(Stored data entries)
- - - - -

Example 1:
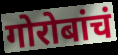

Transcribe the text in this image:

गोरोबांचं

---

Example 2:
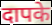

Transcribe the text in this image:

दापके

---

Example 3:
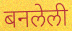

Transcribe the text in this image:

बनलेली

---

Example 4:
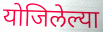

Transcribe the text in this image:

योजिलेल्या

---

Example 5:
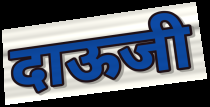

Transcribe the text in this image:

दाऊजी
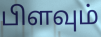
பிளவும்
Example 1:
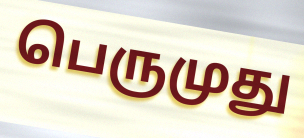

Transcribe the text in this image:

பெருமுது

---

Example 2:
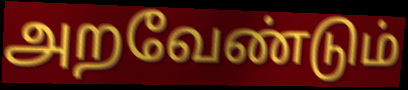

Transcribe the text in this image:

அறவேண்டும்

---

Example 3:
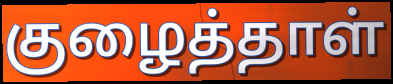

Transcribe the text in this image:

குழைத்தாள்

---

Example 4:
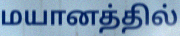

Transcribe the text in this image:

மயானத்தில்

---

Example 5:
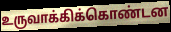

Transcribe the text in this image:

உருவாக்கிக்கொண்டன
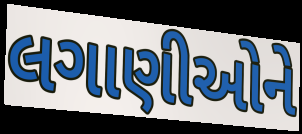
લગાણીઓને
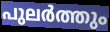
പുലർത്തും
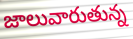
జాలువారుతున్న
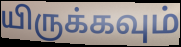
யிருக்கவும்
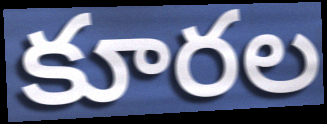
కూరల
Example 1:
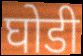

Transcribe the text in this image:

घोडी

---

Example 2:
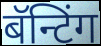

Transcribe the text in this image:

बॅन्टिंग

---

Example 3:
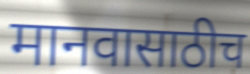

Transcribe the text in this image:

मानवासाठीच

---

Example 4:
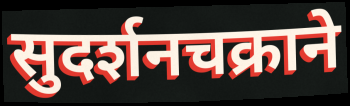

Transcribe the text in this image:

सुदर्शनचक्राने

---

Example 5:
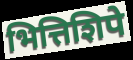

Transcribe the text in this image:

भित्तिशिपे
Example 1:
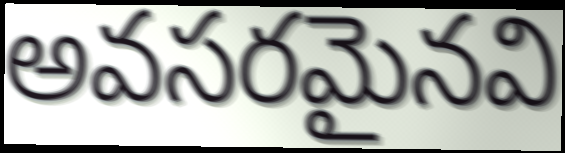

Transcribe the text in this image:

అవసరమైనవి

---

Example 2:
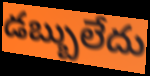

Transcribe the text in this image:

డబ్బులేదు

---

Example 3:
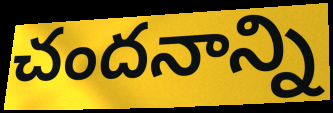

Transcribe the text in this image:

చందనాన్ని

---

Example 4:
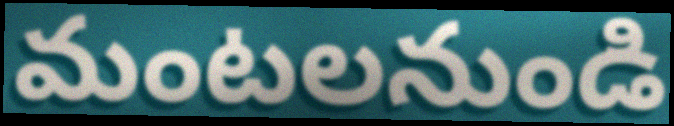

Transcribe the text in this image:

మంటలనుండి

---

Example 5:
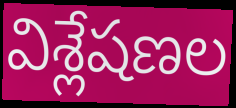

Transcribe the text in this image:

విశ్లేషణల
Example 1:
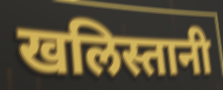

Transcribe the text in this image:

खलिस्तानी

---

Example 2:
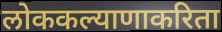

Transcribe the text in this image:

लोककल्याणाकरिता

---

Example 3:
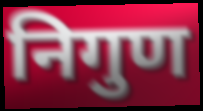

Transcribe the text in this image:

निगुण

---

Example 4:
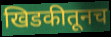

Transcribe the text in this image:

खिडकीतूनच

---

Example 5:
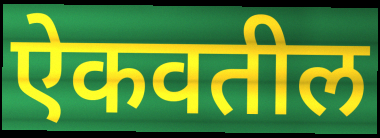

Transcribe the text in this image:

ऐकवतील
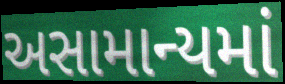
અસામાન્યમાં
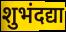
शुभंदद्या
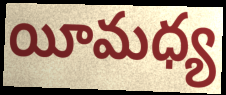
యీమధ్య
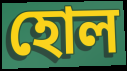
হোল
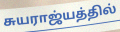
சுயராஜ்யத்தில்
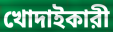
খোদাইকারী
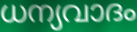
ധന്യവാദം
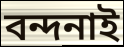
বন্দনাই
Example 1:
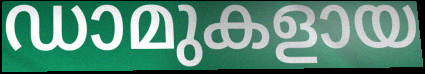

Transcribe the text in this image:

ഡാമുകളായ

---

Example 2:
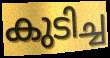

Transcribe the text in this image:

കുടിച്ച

- - - - -

## WHAT IS NEEDED
Start at the first line and set down all of the data exactly, passing over the pictures.

## RESPONSE TO THE EXERCISE
Example 1:

Transcribe the text in this image:

गोरोबांचं

---

Example 2:

Transcribe the text in this image:

दापके

---

Example 3:

Transcribe the text in this image:

बनलेली

---

Example 4:

Transcribe the text in this image:

योजिलेल्या

---

Example 5:

Transcribe the text in this image:

दाऊजी
பிளவும்
Example 1:

Transcribe the text in this image:

பெருமுது

---

Example 2:

Transcribe the text in this image:

அறவேண்டும்

---

Example 3:

Transcribe the text in this image:

குழைத்தாள்

---

Example 4:

Transcribe the text in this image:

மயானத்தில்

---

Example 5:

Transcribe the text in this image:

உருவாக்கிக்கொண்டன
લગાણીઓને
പുലർത്തും
జాలువారుతున్న
யிருக்கவும்
కూరల
Example 1:

Transcribe the text in this image:

घोडी

---

Example 2:

Transcribe the text in this image:

बॅन्टिंग

---

Example 3:

Transcribe the text in this image:

मानवासाठीच

---

Example 4:

Transcribe the text in this image:

सुदर्शनचक्राने

---

Example 5:

Transcribe the text in this image:

भित्तिशिपे
Example 1:

Transcribe the text in this image:

అవసరమైనవి

---

Example 2:

Transcribe the text in this image:

డబ్బులేదు

---

Example 3:

Transcribe the text in this image:

చందనాన్ని

---

Example 4:

Transcribe the text in this image:

మంటలనుండి

---

Example 5:

Transcribe the text in this image:

విశ్లేషణల
Example 1:

Transcribe the text in this image:

खलिस्तानी

---

Example 2:

Transcribe the text in this image:

लोककल्याणाकरिता

---

Example 3:

Transcribe the text in this image:

निगुण

---

Example 4:

Transcribe the text in this image:

खिडकीतूनच

---

Example 5:

Transcribe the text in this image:

ऐकवतील
અસામાન્યમાં
शुभंदद्या
యీమధ్య
হোল
சுயராஜ்யத்தில்
খোদাইকারী
ധന്യവാദം
বন্দনাই
Example 1:

Transcribe the text in this image:

ഡാമുകളായ

---

Example 2:

Transcribe the text in this image:

കുടിച്ച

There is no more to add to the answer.